■ JOB ITEM
Reproduce the lines below word for word, starting with the first and ending with the line that contains "Is output=1, input=a the majority of the pie?", including that line.
__________________________________________________
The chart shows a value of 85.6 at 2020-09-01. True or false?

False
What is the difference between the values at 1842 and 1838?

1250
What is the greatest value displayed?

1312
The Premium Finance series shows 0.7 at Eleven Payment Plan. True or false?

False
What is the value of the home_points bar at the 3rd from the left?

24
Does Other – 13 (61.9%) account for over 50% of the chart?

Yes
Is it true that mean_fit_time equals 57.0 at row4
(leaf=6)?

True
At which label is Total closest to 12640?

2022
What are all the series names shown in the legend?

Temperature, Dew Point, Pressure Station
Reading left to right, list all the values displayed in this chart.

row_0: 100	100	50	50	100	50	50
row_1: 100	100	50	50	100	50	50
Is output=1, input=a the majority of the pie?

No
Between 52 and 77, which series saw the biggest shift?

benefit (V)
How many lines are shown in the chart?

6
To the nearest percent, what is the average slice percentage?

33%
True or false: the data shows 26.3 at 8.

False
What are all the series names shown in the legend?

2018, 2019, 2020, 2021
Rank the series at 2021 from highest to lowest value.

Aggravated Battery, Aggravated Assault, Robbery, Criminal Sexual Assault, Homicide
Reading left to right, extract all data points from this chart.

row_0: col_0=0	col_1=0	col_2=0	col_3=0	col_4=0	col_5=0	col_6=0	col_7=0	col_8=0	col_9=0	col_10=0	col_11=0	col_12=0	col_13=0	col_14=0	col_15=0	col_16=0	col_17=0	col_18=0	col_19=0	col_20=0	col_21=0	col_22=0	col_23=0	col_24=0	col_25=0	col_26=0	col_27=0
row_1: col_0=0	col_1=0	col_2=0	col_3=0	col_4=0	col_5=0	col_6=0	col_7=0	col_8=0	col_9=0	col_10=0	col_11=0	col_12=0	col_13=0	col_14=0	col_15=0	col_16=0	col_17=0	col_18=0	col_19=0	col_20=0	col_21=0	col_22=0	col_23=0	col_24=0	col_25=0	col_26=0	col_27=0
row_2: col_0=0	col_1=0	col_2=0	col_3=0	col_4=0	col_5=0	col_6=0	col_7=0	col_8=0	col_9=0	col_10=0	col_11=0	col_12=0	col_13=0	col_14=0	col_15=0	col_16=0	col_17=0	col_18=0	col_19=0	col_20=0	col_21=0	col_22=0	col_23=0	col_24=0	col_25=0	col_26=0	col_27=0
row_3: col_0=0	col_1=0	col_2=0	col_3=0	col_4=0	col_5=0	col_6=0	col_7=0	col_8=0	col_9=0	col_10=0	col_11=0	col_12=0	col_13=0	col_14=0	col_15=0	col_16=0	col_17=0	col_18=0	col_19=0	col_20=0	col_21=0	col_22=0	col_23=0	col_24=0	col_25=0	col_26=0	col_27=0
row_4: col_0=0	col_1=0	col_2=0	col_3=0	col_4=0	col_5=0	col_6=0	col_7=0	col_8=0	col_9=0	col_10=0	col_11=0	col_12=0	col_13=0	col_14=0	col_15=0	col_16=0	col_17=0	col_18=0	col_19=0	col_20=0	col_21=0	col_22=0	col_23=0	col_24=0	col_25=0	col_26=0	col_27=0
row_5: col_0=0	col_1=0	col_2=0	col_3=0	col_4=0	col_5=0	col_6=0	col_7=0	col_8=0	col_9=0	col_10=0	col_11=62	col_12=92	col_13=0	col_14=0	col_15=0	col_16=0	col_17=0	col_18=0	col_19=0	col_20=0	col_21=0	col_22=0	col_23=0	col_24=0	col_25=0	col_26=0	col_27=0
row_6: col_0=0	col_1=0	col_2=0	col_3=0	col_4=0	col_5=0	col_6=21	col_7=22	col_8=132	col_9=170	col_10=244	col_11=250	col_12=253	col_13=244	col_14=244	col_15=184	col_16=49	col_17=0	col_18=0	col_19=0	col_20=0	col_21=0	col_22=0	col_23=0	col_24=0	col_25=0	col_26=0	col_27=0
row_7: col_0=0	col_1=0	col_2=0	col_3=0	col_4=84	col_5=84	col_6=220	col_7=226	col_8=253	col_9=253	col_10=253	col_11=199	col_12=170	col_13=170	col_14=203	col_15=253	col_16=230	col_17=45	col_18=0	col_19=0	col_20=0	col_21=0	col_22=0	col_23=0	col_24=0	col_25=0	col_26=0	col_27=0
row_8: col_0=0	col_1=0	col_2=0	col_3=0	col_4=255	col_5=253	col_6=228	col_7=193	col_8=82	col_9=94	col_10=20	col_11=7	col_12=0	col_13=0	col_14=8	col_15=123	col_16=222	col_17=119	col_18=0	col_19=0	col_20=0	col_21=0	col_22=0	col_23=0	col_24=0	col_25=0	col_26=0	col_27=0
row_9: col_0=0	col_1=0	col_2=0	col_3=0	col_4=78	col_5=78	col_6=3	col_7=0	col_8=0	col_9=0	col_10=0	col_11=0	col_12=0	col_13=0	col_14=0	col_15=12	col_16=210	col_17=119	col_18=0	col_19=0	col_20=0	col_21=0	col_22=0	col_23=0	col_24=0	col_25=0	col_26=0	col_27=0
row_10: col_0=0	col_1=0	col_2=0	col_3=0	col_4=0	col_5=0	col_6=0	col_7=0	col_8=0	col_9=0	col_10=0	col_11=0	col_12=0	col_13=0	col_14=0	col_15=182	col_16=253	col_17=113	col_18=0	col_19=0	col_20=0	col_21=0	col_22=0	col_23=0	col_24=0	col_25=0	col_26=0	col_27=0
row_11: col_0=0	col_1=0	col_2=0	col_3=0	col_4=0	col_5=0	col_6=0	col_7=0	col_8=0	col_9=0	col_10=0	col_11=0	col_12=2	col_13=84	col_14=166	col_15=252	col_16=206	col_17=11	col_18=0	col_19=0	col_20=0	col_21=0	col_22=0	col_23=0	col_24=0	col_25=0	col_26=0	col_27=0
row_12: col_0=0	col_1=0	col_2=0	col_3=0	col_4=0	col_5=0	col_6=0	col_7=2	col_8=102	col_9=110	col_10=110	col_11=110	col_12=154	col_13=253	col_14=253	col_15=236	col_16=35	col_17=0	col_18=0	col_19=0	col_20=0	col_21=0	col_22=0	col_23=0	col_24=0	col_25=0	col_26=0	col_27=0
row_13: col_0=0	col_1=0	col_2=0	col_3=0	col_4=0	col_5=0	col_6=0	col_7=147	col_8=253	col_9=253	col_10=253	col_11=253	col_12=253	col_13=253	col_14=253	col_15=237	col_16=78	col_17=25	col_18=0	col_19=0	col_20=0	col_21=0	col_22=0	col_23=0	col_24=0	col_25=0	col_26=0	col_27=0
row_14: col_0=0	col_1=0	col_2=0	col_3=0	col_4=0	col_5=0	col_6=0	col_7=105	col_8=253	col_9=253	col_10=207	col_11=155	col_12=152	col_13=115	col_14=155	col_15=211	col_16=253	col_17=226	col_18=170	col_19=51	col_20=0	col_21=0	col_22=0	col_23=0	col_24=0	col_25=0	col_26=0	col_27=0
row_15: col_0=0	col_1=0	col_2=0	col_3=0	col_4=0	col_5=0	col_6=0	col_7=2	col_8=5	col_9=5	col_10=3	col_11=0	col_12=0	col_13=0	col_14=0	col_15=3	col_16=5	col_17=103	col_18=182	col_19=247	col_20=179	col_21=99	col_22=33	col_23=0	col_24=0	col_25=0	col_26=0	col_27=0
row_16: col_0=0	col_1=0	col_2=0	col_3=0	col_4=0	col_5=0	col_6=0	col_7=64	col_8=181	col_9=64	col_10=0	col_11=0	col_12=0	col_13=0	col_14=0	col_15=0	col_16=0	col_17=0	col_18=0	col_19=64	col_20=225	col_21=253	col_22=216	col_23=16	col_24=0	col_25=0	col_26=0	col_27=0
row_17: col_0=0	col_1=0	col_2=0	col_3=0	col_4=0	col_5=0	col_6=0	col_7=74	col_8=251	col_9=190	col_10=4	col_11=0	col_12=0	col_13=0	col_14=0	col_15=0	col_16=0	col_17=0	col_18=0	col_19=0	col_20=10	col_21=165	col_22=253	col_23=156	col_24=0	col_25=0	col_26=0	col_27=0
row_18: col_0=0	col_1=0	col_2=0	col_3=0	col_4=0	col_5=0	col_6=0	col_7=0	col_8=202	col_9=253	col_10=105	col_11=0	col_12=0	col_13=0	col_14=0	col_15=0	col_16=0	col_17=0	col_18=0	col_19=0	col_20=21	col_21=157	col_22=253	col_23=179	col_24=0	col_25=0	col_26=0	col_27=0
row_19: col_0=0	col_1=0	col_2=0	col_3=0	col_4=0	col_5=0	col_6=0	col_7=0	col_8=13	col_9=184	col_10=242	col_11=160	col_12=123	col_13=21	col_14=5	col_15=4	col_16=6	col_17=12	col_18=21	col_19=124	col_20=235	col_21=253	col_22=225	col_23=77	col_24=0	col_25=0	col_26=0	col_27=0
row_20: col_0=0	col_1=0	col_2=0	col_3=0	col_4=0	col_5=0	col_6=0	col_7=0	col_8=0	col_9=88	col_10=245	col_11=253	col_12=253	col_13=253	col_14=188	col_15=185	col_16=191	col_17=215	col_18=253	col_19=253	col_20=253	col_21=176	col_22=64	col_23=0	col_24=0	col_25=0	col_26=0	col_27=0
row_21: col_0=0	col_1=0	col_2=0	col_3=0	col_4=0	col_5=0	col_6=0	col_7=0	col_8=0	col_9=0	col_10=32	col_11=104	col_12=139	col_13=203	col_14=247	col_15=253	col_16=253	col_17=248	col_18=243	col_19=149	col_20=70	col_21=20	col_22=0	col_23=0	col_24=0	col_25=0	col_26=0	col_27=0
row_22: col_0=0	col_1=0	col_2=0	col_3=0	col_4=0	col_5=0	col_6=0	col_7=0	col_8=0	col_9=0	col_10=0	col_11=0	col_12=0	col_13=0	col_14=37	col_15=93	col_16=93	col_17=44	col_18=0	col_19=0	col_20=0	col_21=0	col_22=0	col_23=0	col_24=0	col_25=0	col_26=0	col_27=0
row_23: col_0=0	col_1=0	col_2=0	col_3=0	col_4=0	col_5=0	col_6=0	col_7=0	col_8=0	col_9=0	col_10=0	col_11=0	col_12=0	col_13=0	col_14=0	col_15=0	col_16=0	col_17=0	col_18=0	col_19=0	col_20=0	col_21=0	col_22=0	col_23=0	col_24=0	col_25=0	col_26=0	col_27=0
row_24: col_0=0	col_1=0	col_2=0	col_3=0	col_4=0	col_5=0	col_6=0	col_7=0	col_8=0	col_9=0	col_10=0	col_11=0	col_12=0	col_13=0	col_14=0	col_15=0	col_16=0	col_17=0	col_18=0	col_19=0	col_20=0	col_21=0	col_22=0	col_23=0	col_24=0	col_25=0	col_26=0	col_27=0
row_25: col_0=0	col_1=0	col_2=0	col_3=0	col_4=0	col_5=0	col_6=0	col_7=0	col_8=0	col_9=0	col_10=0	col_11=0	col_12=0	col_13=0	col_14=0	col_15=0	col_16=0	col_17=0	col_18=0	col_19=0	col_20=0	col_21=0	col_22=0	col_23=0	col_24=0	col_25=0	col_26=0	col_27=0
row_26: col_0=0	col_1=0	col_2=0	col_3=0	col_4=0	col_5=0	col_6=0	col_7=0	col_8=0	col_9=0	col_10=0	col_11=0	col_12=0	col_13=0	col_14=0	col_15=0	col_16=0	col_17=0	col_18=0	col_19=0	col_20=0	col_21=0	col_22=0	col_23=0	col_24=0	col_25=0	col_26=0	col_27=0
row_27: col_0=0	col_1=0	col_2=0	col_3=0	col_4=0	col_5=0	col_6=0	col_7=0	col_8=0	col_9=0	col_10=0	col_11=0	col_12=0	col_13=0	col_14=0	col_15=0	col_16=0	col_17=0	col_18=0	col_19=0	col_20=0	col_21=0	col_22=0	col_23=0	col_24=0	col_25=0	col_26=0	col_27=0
__________________________________________________
■ OUTPUT BELOW
The chart shows a value of 85.6 at 2020-09-01. True or false?

False
What is the difference between the values at 1842 and 1838?

1250
What is the greatest value displayed?

1312
The Premium Finance series shows 0.7 at Eleven Payment Plan. True or false?

False
What is the value of the home_points bar at the 3rd from the left?

24
Does Other – 13 (61.9%) account for over 50% of the chart?

Yes
Is it true that mean_fit_time equals 57.0 at row4
(leaf=6)?

True
At which label is Total closest to 12640?

2022
What are all the series names shown in the legend?

Temperature, Dew Point, Pressure Station
Reading left to right, list all the values displayed in this chart.

row_0: 100	100	50	50	100	50	50
row_1: 100	100	50	50	100	50	50
Is output=1, input=a the majority of the pie?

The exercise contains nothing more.